** Data in this exercise follows **

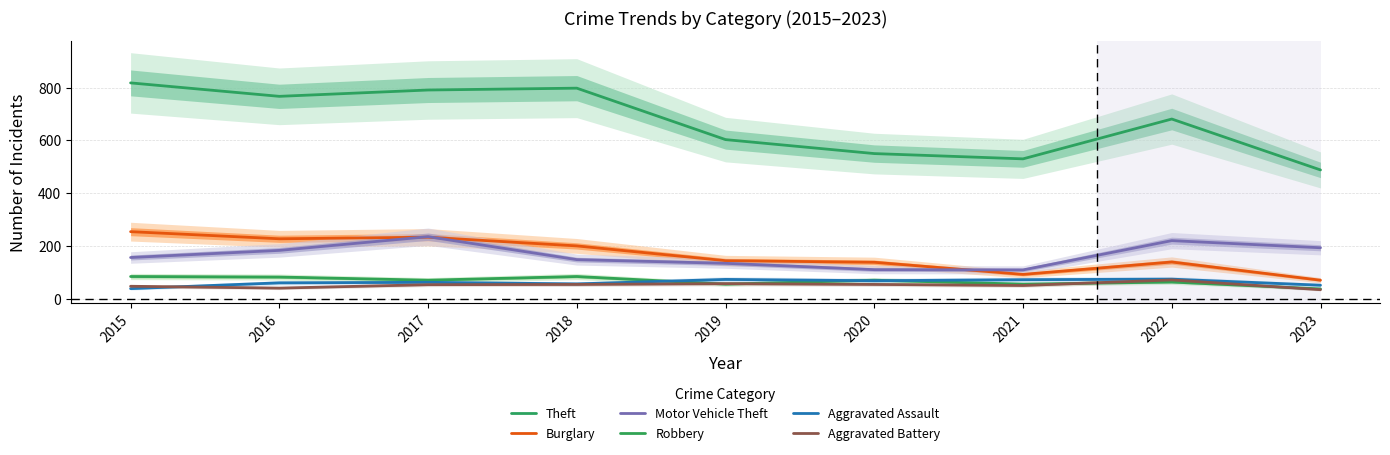

Between 2015 and 2019, which is larger?

2015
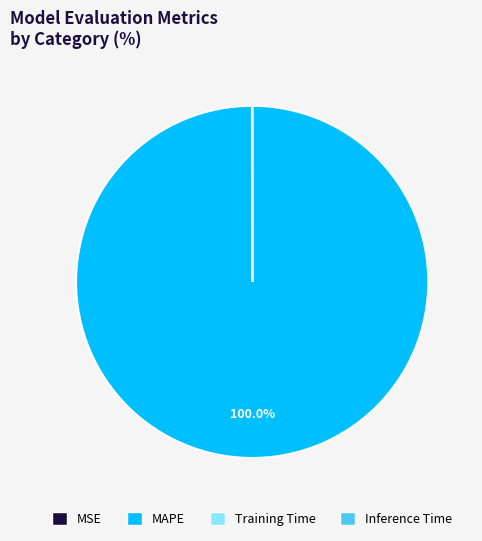

Does any single category account for the majority?

Yes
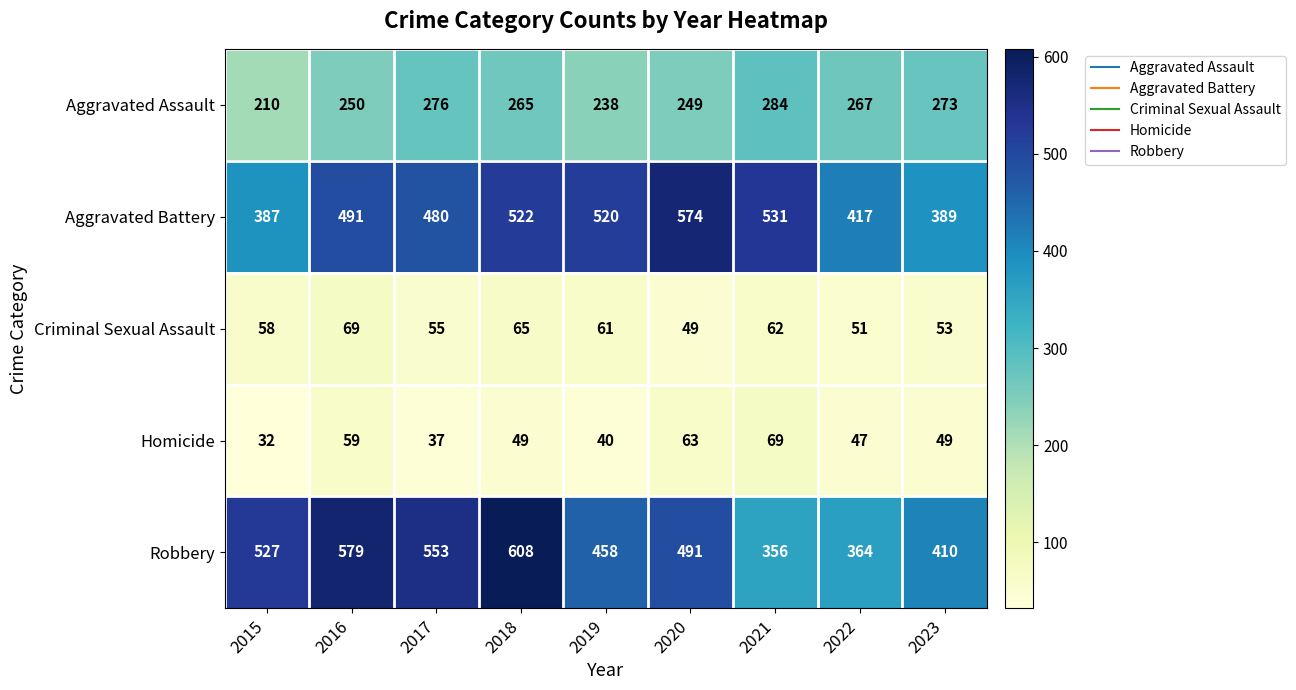

How many categories are shown in the chart?

9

** End of Data in this exercise **

What to do
Reproduce the lines above word for word, leaving out the pictures.

Result of the task
Between 2015 and 2019, which is larger?

2015

Does any single category account for the majority?

Yes

How many categories are shown in the chart?

9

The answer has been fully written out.